# PASSAGE FOR REVIEW
Procter & Gamble Co., the world’s largest consumer-products company, posted first-quarter profit that topped analysts’ estimates, helped by lower costs and a slimmer stable of brands. Profit was $1.03 a share, excluding some items, Cincinnati-based P&G said in a statement on Tuesday. Analysts estimated 98 cents, on average.
Revenue was little changed at $16.5 billion, roughly matching analysts’ projections.
The results show Chief Executive Officer David Taylor is making progress on the $10 billion cost-cutting program he embarked on after taking the helm last year. P&G also completed the divestiture of more than 40 beauty brands to Coty Inc. this month — a sale orchestrated by Taylor’s predecessor — allowing P&G to focus on reinvigorating its main household and personal-care businesses.
The shares rose 2.3 percent to $86 at 7:34 a.m. in early trading New York. The stock gained 5.9 percent this year through Monday.
P&G also showed some signs of improvement on the demand side, with organic sales — a measure that excludes the effects of currency exchange-rate fluctuations as well as acquisitions and divestitures — rising in all of the company’s units.
Sales by that measure advanced 3 percent in the grooming business, which includes Gillette shaving products. Organic sales climbed 3 percent in the beauty unit, which sells Pantene shampoo and Olay skincare products. The health care division, the maker of Crest toothpaste and Prilosec heartburn medicine, had the biggest organic sales increase at 7 percent.
P&G maintained its forecasts that organic sales would grow about 2 percent and adjusted earnings would increase at a mid-single-digit percentage rate in its current fiscal year.

# EXCERPTED RECORDS
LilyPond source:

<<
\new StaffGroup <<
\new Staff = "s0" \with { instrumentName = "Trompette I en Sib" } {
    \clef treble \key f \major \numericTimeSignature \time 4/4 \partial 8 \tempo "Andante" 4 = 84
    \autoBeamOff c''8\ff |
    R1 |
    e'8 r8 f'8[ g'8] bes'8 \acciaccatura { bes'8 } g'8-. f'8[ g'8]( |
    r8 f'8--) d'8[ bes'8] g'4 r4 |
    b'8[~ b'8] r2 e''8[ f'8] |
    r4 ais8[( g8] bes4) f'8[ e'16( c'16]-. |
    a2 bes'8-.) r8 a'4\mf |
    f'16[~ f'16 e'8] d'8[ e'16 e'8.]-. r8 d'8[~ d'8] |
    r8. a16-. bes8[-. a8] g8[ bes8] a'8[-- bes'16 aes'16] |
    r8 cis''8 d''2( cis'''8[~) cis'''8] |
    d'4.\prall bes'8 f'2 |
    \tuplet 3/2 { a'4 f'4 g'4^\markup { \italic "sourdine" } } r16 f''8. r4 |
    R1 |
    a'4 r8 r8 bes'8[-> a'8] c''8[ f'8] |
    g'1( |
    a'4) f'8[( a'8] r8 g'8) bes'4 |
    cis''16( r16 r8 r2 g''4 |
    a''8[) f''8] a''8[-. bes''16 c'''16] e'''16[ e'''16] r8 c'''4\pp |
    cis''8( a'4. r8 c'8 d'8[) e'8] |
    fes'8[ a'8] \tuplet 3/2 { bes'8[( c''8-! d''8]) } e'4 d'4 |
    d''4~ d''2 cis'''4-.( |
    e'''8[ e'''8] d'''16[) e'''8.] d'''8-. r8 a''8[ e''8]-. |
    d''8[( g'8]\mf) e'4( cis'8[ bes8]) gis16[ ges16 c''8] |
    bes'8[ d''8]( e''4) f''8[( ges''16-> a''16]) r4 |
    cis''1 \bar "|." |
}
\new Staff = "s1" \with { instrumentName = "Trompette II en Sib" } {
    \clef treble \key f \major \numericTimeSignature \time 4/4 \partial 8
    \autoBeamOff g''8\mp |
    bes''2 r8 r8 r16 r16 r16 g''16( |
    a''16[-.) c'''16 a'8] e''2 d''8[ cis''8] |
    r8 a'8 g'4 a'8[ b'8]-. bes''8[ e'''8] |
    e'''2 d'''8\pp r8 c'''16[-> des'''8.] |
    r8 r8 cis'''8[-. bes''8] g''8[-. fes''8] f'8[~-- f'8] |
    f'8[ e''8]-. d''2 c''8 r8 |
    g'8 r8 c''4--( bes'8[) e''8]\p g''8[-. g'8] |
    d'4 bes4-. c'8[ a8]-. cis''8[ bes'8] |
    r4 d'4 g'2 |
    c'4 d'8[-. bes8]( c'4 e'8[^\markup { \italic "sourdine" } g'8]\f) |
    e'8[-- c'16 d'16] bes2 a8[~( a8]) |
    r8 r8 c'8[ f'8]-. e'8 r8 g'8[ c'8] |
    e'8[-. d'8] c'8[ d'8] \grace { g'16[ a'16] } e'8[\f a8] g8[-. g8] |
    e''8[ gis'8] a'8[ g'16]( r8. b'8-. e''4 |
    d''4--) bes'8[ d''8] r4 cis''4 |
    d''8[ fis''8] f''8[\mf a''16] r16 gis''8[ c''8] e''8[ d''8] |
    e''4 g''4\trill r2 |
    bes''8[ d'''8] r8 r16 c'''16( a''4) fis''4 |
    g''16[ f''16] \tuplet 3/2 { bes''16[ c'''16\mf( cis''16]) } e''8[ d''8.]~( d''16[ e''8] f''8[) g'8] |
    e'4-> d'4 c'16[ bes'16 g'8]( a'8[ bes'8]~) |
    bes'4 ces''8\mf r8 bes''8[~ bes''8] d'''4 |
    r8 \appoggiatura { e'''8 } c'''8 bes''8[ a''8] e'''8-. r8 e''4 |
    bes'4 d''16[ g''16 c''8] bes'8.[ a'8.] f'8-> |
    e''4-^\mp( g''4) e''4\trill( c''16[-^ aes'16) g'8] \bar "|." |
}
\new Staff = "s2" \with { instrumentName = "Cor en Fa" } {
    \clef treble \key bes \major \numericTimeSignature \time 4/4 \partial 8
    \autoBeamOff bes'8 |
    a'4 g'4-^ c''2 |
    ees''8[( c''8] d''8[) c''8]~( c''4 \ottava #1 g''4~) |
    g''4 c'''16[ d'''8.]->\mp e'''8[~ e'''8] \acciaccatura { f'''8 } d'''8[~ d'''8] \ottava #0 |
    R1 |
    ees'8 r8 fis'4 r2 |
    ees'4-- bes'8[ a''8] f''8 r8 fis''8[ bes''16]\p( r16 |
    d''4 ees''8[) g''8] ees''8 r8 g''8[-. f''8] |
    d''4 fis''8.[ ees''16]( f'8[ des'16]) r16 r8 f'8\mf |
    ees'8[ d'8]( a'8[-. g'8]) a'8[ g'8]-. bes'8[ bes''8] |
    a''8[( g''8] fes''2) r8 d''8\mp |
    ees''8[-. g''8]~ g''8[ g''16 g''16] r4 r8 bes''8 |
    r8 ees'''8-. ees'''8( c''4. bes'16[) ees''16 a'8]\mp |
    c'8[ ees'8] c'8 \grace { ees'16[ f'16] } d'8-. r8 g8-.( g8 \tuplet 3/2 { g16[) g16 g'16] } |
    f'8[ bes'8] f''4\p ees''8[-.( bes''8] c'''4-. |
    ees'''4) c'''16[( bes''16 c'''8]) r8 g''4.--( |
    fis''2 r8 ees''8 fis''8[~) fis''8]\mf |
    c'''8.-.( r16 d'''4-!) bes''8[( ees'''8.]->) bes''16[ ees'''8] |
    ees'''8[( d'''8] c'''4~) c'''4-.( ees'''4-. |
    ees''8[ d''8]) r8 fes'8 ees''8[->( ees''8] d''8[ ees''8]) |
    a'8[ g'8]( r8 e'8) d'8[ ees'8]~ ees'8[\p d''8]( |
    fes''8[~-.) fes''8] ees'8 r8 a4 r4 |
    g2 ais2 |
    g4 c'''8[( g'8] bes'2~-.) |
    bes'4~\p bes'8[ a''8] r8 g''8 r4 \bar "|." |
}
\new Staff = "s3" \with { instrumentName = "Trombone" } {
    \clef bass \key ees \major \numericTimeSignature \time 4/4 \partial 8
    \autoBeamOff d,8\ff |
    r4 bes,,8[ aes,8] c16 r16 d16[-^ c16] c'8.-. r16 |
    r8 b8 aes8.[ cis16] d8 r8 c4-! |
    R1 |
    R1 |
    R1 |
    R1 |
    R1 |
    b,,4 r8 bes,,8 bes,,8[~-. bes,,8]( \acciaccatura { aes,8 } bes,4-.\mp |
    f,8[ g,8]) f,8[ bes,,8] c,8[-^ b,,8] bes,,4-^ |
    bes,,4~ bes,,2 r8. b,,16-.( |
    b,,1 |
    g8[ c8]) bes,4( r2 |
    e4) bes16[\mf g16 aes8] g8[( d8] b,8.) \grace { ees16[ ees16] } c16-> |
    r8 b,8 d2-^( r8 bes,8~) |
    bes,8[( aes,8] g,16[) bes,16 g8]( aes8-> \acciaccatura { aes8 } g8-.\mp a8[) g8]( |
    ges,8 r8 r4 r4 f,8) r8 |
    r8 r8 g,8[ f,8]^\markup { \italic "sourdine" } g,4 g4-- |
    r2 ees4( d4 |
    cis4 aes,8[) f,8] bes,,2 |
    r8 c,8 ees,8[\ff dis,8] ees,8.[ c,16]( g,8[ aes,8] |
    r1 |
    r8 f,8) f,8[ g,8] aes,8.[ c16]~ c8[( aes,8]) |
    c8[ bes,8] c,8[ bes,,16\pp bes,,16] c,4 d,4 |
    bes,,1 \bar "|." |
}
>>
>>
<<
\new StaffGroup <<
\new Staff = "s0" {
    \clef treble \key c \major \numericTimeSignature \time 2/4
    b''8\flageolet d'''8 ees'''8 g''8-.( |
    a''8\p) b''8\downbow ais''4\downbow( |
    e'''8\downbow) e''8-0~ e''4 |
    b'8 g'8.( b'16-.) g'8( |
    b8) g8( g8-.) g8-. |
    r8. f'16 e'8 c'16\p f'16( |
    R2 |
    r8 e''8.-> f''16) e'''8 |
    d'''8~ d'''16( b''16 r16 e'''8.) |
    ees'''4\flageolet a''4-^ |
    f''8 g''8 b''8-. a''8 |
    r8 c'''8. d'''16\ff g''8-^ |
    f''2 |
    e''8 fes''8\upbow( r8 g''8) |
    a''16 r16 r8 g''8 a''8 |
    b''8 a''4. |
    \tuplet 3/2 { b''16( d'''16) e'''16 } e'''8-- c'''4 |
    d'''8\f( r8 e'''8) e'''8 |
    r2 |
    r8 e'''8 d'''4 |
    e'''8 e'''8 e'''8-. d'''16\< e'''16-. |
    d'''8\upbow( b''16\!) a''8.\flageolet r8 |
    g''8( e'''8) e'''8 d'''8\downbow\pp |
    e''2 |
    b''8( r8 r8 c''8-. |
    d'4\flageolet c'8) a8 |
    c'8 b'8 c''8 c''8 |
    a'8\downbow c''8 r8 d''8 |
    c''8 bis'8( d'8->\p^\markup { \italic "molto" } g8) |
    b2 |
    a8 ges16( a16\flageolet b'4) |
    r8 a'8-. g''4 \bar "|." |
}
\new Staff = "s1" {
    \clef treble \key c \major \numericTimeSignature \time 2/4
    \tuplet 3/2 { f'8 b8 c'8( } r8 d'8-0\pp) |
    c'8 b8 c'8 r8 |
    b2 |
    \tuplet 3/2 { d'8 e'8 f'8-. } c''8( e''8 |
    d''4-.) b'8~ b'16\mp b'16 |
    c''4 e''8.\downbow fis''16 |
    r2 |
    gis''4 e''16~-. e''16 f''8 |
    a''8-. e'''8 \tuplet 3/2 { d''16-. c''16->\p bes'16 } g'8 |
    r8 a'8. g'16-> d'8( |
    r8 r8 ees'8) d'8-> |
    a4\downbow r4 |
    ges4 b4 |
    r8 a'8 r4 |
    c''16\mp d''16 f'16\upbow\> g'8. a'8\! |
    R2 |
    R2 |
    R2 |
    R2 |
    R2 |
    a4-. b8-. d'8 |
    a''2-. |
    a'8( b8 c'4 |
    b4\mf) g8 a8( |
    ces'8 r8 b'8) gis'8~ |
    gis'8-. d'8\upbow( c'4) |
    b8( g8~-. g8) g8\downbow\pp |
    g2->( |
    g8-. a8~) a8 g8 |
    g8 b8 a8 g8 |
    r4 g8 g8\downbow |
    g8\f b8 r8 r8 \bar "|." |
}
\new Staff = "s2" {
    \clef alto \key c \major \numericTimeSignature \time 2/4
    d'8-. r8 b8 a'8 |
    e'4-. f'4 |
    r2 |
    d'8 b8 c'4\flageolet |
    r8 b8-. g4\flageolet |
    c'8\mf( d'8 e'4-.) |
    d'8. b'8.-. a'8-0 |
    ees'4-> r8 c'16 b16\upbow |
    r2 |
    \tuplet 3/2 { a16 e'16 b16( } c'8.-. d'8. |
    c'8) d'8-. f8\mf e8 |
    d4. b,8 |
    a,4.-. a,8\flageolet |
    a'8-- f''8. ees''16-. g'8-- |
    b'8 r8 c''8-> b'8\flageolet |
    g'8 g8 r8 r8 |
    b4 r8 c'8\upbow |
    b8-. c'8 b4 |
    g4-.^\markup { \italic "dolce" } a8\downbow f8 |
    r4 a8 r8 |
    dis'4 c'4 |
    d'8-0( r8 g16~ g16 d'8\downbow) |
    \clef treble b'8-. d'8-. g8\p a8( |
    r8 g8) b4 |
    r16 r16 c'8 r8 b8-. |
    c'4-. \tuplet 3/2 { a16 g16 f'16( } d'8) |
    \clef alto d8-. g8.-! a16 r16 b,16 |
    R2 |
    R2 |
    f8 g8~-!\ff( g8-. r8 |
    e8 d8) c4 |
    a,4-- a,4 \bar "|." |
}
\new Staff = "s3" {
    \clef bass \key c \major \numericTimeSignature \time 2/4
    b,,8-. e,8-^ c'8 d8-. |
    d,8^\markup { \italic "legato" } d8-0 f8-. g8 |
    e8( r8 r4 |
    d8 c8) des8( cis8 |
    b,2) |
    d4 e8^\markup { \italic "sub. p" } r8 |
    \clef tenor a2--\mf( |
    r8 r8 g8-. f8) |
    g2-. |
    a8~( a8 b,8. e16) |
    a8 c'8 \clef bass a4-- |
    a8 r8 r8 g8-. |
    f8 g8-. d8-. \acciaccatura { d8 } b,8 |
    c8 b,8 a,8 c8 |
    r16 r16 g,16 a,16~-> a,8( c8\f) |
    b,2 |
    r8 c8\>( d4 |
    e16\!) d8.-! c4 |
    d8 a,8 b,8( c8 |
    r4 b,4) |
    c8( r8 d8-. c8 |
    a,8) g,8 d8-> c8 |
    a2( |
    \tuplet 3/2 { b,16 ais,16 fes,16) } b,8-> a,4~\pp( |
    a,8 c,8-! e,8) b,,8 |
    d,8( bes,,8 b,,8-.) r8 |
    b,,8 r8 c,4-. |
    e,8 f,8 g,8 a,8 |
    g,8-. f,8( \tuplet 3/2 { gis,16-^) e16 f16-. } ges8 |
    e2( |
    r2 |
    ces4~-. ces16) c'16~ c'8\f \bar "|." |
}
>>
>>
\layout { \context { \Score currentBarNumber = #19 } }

# WORK REQUIRED
Return the entire article on Procter & Gamble's first-quarter results word for word, with nothing changed.

# ANSWER BOX
Procter & Gamble Co., the world’s largest consumer-products company, posted first-quarter profit that topped analysts’ estimates, helped by lower costs and a slimmer stable of brands. Profit was $1.03 a share, excluding some items, Cincinnati-based P&G said in a statement on Tuesday. Analysts estimated 98 cents, on average.
Revenue was little changed at $16.5 billion, roughly matching analysts’ projections.
The results show Chief Executive Officer David Taylor is making progress on the $10 billion cost-cutting program he embarked on after taking the helm last year. P&G also completed the divestiture of more than 40 beauty brands to Coty Inc. this month — a sale orchestrated by Taylor’s predecessor — allowing P&G to focus on reinvigorating its main household and personal-care businesses.
The shares rose 2.3 percent to $86 at 7:34 a.m. in early trading New York. The stock gained 5.9 percent this year through Monday.
P&G also showed some signs of improvement on the demand side, with organic sales — a measure that excludes the effects of currency exchange-rate fluctuations as well as acquisitions and divestitures — rising in all of the company’s units.
Sales by that measure advanced 3 percent in the grooming business, which includes Gillette shaving products. Organic sales climbed 3 percent in the beauty unit, which sells Pantene shampoo and Olay skincare products. The health care division, the maker of Crest toothpaste and Prilosec heartburn medicine, had the biggest organic sales increase at 7 percent.
P&G maintained its forecasts that organic sales would grow about 2 percent and adjusted earnings would increase at a mid-single-digit percentage rate in its current fiscal year.